ECODESIGN – Ro Guiltless Plastic al secondo giro, di Irene Ivoi, Ecodesigner

Dopo l’azzeramento della design week e del salone del Mobile in aprile, il design anche internazionale è andato in onda a Milano in ottobre 2020 nell’ambito di Milano Design City. Iniziativa che tenta di raccogliere attenzioni da parte del mondo del design, seppur in formato ridotto rispetto ai fermenti della primavera. In questo contesto si colloca la mostra RoGuiltlessPLastic, curata da Rossana Orlandi nei Chiostri rinnovati del Museo Scienza e Tecnologia Leonardo da Vinci, svoltasi dal 28 settembre al 7 ottobre.
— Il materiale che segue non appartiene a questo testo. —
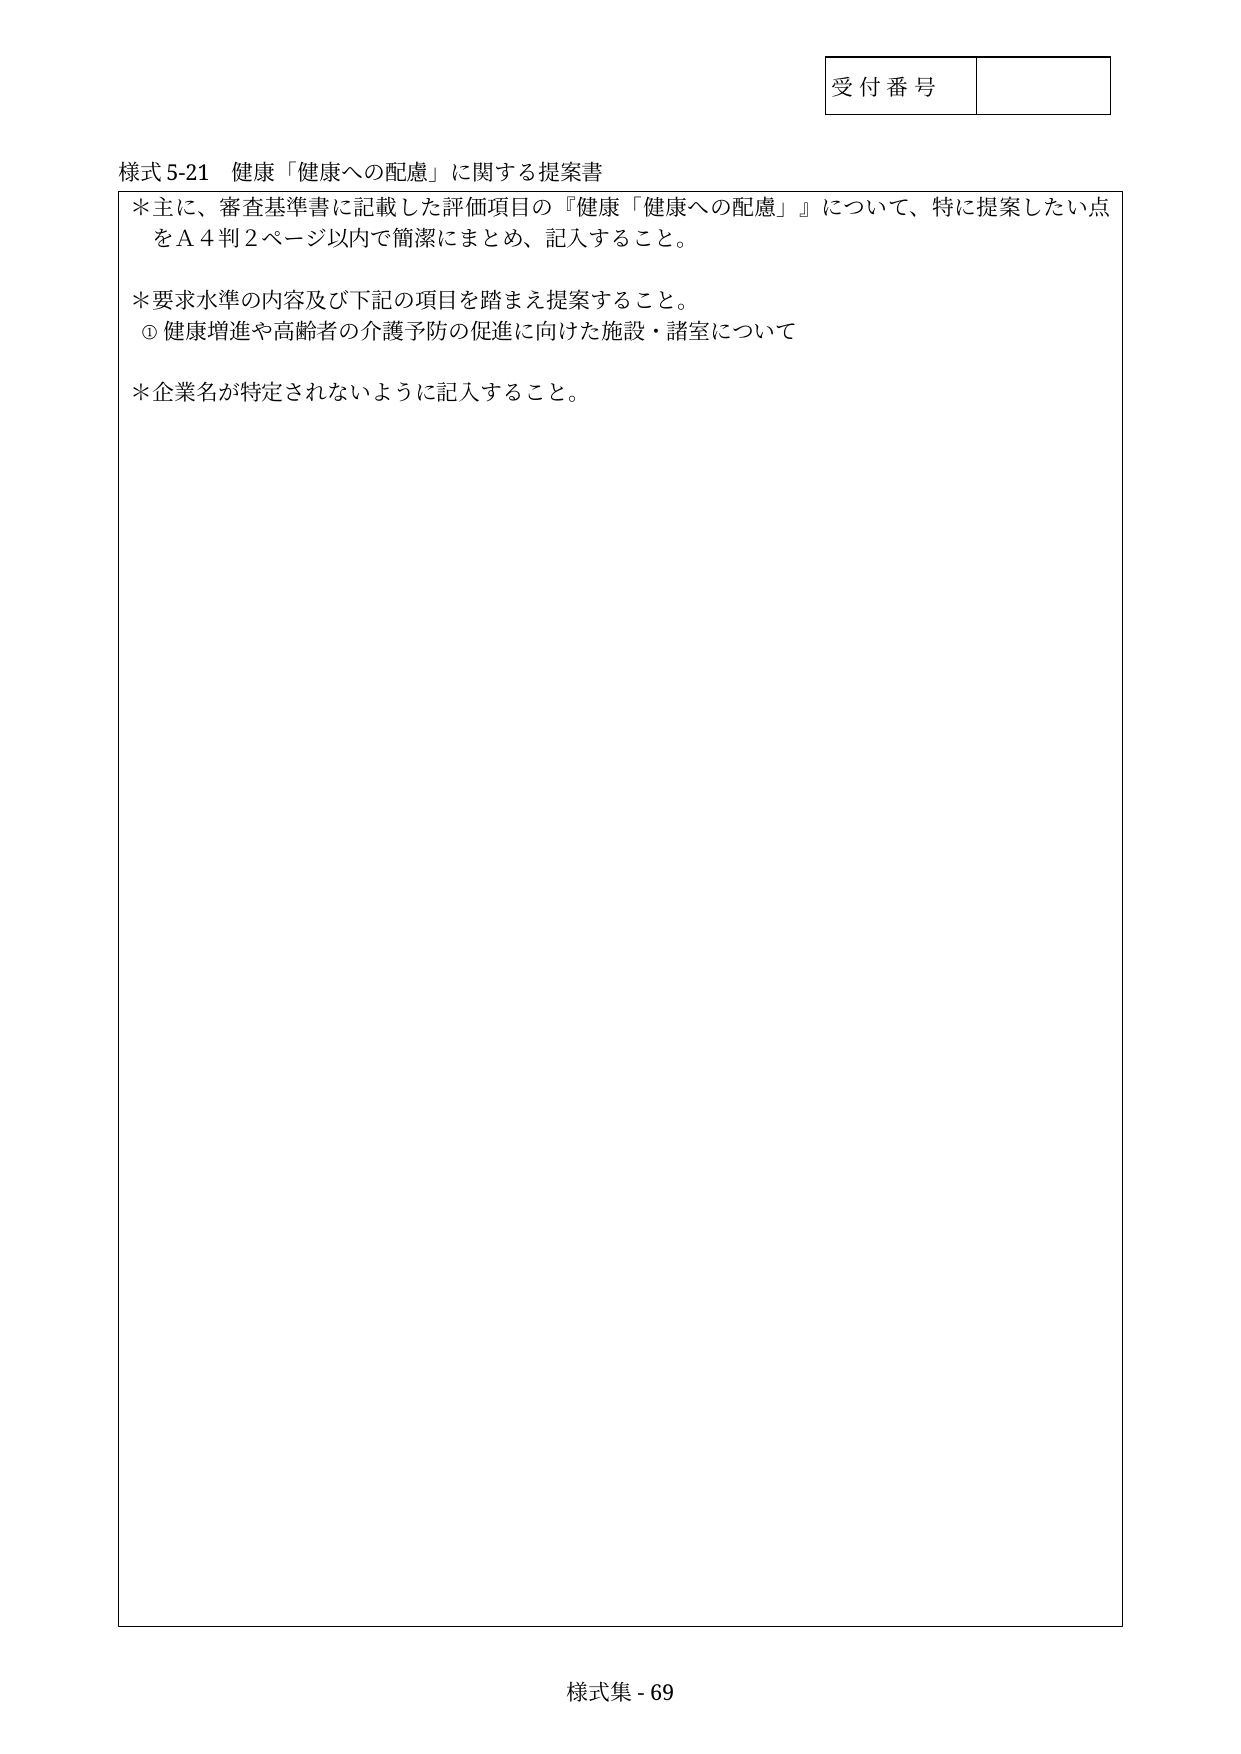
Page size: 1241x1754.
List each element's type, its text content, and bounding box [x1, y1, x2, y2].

text 様式5-21 健康「健康への配慮」に関する提案書 [118, 152, 1122, 189]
Quest’anno il progetto espositivo comprendeva WE ARE NATURE e Ro Plastic Prize.
WE ARE NATURE è una raccolta di esperienze tecnologiche e artistiche che hanno interpretato l’economia circolare secondo alcuni tormentati temi, oggi molto sotto i riflettori: le api che si estinguono, l’innalzamento delle acque, la desertificazione, ecc.
La mostra RO Plastic Prize è un insieme di 135 proposte finaliste a base di plastica riciclata e a cura di designer che hanno partecipato a questa seconda edizione del bando internazionale. Siamo in attesa del responso della giuria e il compito non sarà semplice visto che le adesioni pervenute quest’anno sfiorano quota 1.200; inoltre i premi sono sostanziosi: 10.000 euro per ognuna delle 5 categorie.
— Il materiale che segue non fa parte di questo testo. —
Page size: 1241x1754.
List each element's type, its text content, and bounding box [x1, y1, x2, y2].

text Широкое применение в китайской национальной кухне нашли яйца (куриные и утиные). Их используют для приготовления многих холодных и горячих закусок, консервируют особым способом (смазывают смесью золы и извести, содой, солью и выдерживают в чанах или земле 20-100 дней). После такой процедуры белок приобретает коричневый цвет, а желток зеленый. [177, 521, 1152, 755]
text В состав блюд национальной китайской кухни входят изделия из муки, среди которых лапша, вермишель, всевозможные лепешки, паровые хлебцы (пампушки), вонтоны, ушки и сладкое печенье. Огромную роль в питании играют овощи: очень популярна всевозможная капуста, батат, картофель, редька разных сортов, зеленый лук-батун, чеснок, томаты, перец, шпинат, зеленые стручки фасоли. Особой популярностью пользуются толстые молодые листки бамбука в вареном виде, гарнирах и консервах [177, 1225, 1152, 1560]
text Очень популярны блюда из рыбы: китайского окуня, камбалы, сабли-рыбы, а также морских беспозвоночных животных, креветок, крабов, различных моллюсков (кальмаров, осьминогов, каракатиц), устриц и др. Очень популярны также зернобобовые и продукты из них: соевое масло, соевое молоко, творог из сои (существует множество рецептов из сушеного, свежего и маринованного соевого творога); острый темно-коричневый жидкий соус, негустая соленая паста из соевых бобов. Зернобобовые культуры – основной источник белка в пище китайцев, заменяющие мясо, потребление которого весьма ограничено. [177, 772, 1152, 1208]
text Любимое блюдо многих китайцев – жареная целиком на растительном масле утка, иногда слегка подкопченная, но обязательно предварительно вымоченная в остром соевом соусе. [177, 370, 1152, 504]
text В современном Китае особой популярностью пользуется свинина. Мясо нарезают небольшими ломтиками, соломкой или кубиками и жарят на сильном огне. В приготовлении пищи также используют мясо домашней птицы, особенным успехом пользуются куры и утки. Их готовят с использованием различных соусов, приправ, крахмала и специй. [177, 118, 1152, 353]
Tutte (textile, industrial design, packaging, comunicazione e area conscious innovation) molto ricche di novità, alcune sperimentali e da verificare e perfezionare ma comunque dense di ispirazioni e futuro. D’altronde questi contest sono contenitori di caramelle di futuro che poi per diventare tale avranno bisogno di ulteriori sforzi.
Ci è piaciuta in particolare e molto l’area design, ancor più dell’anno scorso, perché più mature e concrete sono state le proposte in mostra.
Oggi il design, nel caso della plastica, può davvero e in modo quanto mai potente dimostrare che il riciclo meccanico dei suoi rifiuti genera soluzioni intelligenti oltre che attraenti.

Ci è piaciuto il giunto Taca lì inventato da Ilvespaio le cui potenzialità sono davvero innumerevoli, la seduta Bloom di Peter van de Water, in LDPE, elegantissima, perfetta per l’outdoor (ma probabilmente anche per l’indoor) e di rara qualità persino nei dettagli, il vaso/lampada Pandora di Stefano Giovacchini stampato mirabilmente in 3d dalla startup r3direct che usa granulo di plasmix targato Revet spa e altro granulo in PP preconsumo, la Nomad London chair che nasce da una partnership tra Nomad London e NomadPlastic e si rifà nella sua semplicità costruttiva a ciò che il Bauhaus ci insegna da un secolo, la Re-Boe di Filippo Zonno, studente di Naba.
Insomma la plastica riciclata cresce in qualità e questo ci conforta negli sforzi che compiamo ogni giorno per raccoglierla, invece che disperderla.
In bocca al lupo al vincitore di questa sezione. E buona fortuna per i tempi che verranno al Ro Plastic Prize e per le sorprese che riuscirà a regalarci anche nel 2021.